--- Data supplied Enclosed Below ---

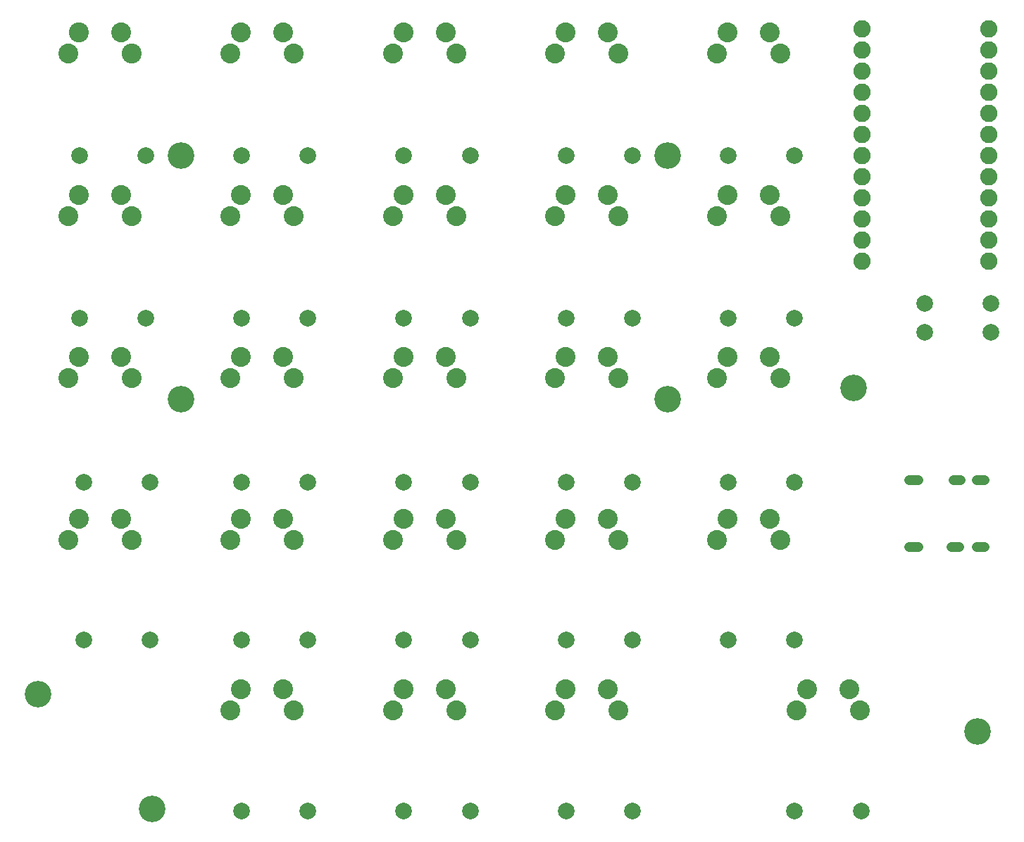
<source format=gts>
G04 Layer: TopSolderMaskLayer*
G04 EasyEDA v6.4.17, 2021-03-21T20:07:18+01:00*
G04 c47a54ca09f5448bbd9a4779f7b556aa,4df854c6aec24255a39790d4430c752a,10*
G04 Gerber Generator version 0.2*
G04 Scale: 100 percent, Rotated: No, Reflected: No *
G04 Dimensions in millimeters *
G04 leading zeros omitted , absolute positions ,4 integer and 5 decimal *
%FSLAX45Y45*%
%MOMM*%

%ADD22C,1.2032*%
%ADD23C,3.2032*%
%ADD24C,2.4032*%
%ADD25C,2.3876*%
%ADD26C,2.0032*%
%ADD27C,2.0828*%

%LPD*%
D22*
X12283991Y1868423D02*
G01*
X12193991Y1868423D01*
X11978937Y1868423D02*
G01*
X11888937Y1868423D01*
X11489065Y1868423D02*
G01*
X11379065Y1868423D01*
X11489065Y2678176D02*
G01*
X11379065Y2678176D01*
X11999003Y2678176D02*
G01*
X11909003Y2678176D01*
X12283991Y2678176D02*
G01*
X12193991Y2678176D01*
D23*
G01*
X2624988Y6578600D03*
G01*
X2624988Y3650005D03*
G01*
X2275001Y-1275003D03*
G01*
X899998Y99999D03*
G01*
X12200000Y-350012D03*
G01*
X8474989Y6574993D03*
G01*
X8474989Y3650005D03*
D24*
G01*
X2032000Y7803997D03*
G01*
X1397000Y8057997D03*
D23*
G01*
X10706100Y3784600D03*
D25*
G01*
X10654029Y157987D03*
G01*
X10019029Y-96012D03*
G01*
X10781029Y-96012D03*
G01*
X10146029Y157987D03*
G01*
X1903984Y8057895D03*
G01*
X1268984Y7803895D03*
G01*
X1395984Y8057895D03*
G01*
X2030984Y7803895D03*
G01*
X5803900Y8057895D03*
G01*
X5168900Y7803895D03*
G01*
X5295900Y8057895D03*
G01*
X5930900Y7803895D03*
G01*
X7754111Y8057895D03*
G01*
X7119111Y7803895D03*
G01*
X7246111Y8057895D03*
G01*
X7881111Y7803895D03*
G01*
X9704070Y8057895D03*
G01*
X9069070Y7803895D03*
G01*
X9196070Y8057895D03*
G01*
X9831070Y7803895D03*
G01*
X1903984Y6107937D03*
G01*
X1268984Y5853937D03*
G01*
X1395984Y6107937D03*
G01*
X2030984Y5853937D03*
G01*
X3853941Y6107937D03*
G01*
X3218941Y5853937D03*
G01*
X3345941Y6107937D03*
G01*
X3980941Y5853937D03*
G01*
X5803900Y6107937D03*
G01*
X5168900Y5853937D03*
G01*
X5295900Y6107937D03*
G01*
X5930900Y5853937D03*
G01*
X7754111Y6107937D03*
G01*
X7119111Y5853937D03*
G01*
X7246111Y6107937D03*
G01*
X7881111Y5853937D03*
G01*
X9704070Y6107937D03*
G01*
X9069070Y5853937D03*
G01*
X9196070Y6107937D03*
G01*
X9831070Y5853937D03*
G01*
X1903984Y4157979D03*
G01*
X1268984Y3903979D03*
G01*
X1395984Y4157979D03*
G01*
X2030984Y3903979D03*
G01*
X3853941Y4157979D03*
G01*
X3218941Y3903979D03*
G01*
X3345941Y4157979D03*
G01*
X3980941Y3903979D03*
G01*
X5803900Y4157979D03*
G01*
X5168900Y3903979D03*
G01*
X5295900Y4157979D03*
G01*
X5930900Y3903979D03*
G01*
X7754111Y4157979D03*
G01*
X7119111Y3903979D03*
G01*
X7246111Y4157979D03*
G01*
X7881111Y3903979D03*
G01*
X9704070Y4157979D03*
G01*
X9069070Y3903979D03*
G01*
X9196070Y4157979D03*
G01*
X9831070Y3903979D03*
G01*
X1903984Y2208021D03*
G01*
X1268984Y1954021D03*
G01*
X1395984Y2208021D03*
G01*
X2030984Y1954021D03*
G01*
X3853941Y2208021D03*
G01*
X3218941Y1954021D03*
G01*
X3345941Y2208021D03*
G01*
X3980941Y1954021D03*
G01*
X5803900Y2208021D03*
G01*
X5168900Y1954021D03*
G01*
X5295900Y2208021D03*
G01*
X5930900Y1954021D03*
G01*
X7754111Y2208021D03*
G01*
X7119111Y1954021D03*
G01*
X7246111Y2208021D03*
G01*
X7881111Y1954021D03*
G01*
X9704070Y2208021D03*
G01*
X9069070Y1954021D03*
G01*
X9196070Y2208021D03*
G01*
X9831070Y1954021D03*
G01*
X3853941Y157987D03*
G01*
X3218941Y-96012D03*
G01*
X3345941Y157987D03*
G01*
X3980941Y-96012D03*
G01*
X5803900Y157987D03*
G01*
X5168900Y-96012D03*
G01*
X5295900Y157987D03*
G01*
X5930900Y-96012D03*
G01*
X7754111Y157987D03*
G01*
X7119111Y-96012D03*
G01*
X7246111Y157987D03*
G01*
X7881111Y-96012D03*
D26*
G01*
X9999979Y-1299997D03*
G01*
X10799978Y-1299997D03*
G01*
X5299989Y-1299997D03*
G01*
X6099987Y-1299997D03*
G01*
X3349980Y-1299997D03*
G01*
X4149979Y-1299997D03*
G01*
X9199981Y750011D03*
G01*
X9999979Y750011D03*
G01*
X7249998Y750011D03*
G01*
X8049996Y750011D03*
G01*
X5299989Y750011D03*
G01*
X6099987Y750011D03*
G01*
X3349980Y750011D03*
G01*
X4149979Y750011D03*
G01*
X1449984Y750011D03*
G01*
X2249982Y750011D03*
G01*
X9199981Y2650007D03*
G01*
X9999979Y2650007D03*
G01*
X7249998Y2650007D03*
G01*
X8049996Y2650007D03*
G01*
X5299989Y2650007D03*
G01*
X6099987Y2650007D03*
G01*
X3349980Y2650007D03*
G01*
X4149979Y2650007D03*
G01*
X1449984Y2650007D03*
G01*
X2249982Y2650007D03*
G01*
X9199981Y4625009D03*
G01*
X9999979Y4625009D03*
G01*
X7249998Y4625009D03*
G01*
X8049996Y4625009D03*
G01*
X5299989Y4625009D03*
G01*
X6099987Y4625009D03*
G01*
X3349980Y4625009D03*
G01*
X4149979Y4625009D03*
G01*
X1399997Y4625009D03*
G01*
X2199995Y4625009D03*
G01*
X9199981Y6574993D03*
G01*
X9999979Y6574993D03*
G01*
X7249998Y6574993D03*
G01*
X8049996Y6574993D03*
G01*
X5299989Y6574993D03*
G01*
X6099987Y6574993D03*
G01*
X3349980Y6578600D03*
G01*
X4149979Y6578600D03*
G01*
X1399997Y6578600D03*
G01*
X2199995Y6578600D03*
G01*
X7249998Y-1299997D03*
G01*
X8049996Y-1299997D03*
G01*
X12363399Y4457700D03*
G01*
X11563400Y4457700D03*
G01*
X12363399Y4800600D03*
G01*
X11563400Y4800600D03*
D27*
G01*
X12331700Y5308600D03*
G01*
X12331700Y5562600D03*
G01*
X12331700Y5816600D03*
G01*
X12331700Y6070600D03*
G01*
X12331700Y6324600D03*
G01*
X12331700Y6578600D03*
G01*
X12331700Y6832600D03*
G01*
X12331700Y7086600D03*
G01*
X12331700Y7340600D03*
G01*
X12331700Y7594600D03*
G01*
X12331700Y7848600D03*
G01*
X12331700Y8102600D03*
G01*
X10807700Y8102600D03*
G01*
X10807700Y7848600D03*
G01*
X10807700Y7594600D03*
G01*
X10807700Y7340600D03*
G01*
X10807700Y7086600D03*
G01*
X10807700Y6832600D03*
G01*
X10807700Y6578600D03*
G01*
X10807700Y6324600D03*
G01*
X10807700Y6070600D03*
G01*
X10807700Y5816600D03*
G01*
X10807700Y5562600D03*
G01*
X10807700Y5308600D03*
D25*
G01*
X3853941Y8057895D03*
G01*
X3218941Y7803895D03*
G01*
X3345941Y8057895D03*
G01*
X3980941Y7803895D03*
M02*

</source>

--- End of Enclosed Data supplied ---

**Exercise description**
Output exactly the lines of the material above from the one containing "X11909003Y2678176D01*" up to and including the one containing "X3853941Y6107937D03*".

**Worked solution**
X11909003Y2678176D01*
X12283991Y2678176D02*
G01*
X12193991Y2678176D01*
D23*
G01*
X2624988Y6578600D03*
G01*
X2624988Y3650005D03*
G01*
X2275001Y-1275003D03*
G01*
X899998Y99999D03*
G01*
X12200000Y-350012D03*
G01*
X8474989Y6574993D03*
G01*
X8474989Y3650005D03*
D24*
G01*
X2032000Y7803997D03*
G01*
X1397000Y8057997D03*
D23*
G01*
X10706100Y3784600D03*
D25*
G01*
X10654029Y157987D03*
G01*
X10019029Y-96012D03*
G01*
X10781029Y-96012D03*
G01*
X10146029Y157987D03*
G01*
X1903984Y8057895D03*
G01*
X1268984Y7803895D03*
G01*
X1395984Y8057895D03*
G01*
X2030984Y7803895D03*
G01*
X5803900Y8057895D03*
G01*
X5168900Y7803895D03*
G01*
X5295900Y8057895D03*
G01*
X5930900Y7803895D03*
G01*
X7754111Y8057895D03*
G01*
X7119111Y7803895D03*
G01*
X7246111Y8057895D03*
G01*
X7881111Y7803895D03*
G01*
X9704070Y8057895D03*
G01*
X9069070Y7803895D03*
G01*
X9196070Y8057895D03*
G01*
X9831070Y7803895D03*
G01*
X1903984Y6107937D03*
G01*
X1268984Y5853937D03*
G01*
X1395984Y6107937D03*
G01*
X2030984Y5853937D03*
G01*
X3853941Y6107937D03*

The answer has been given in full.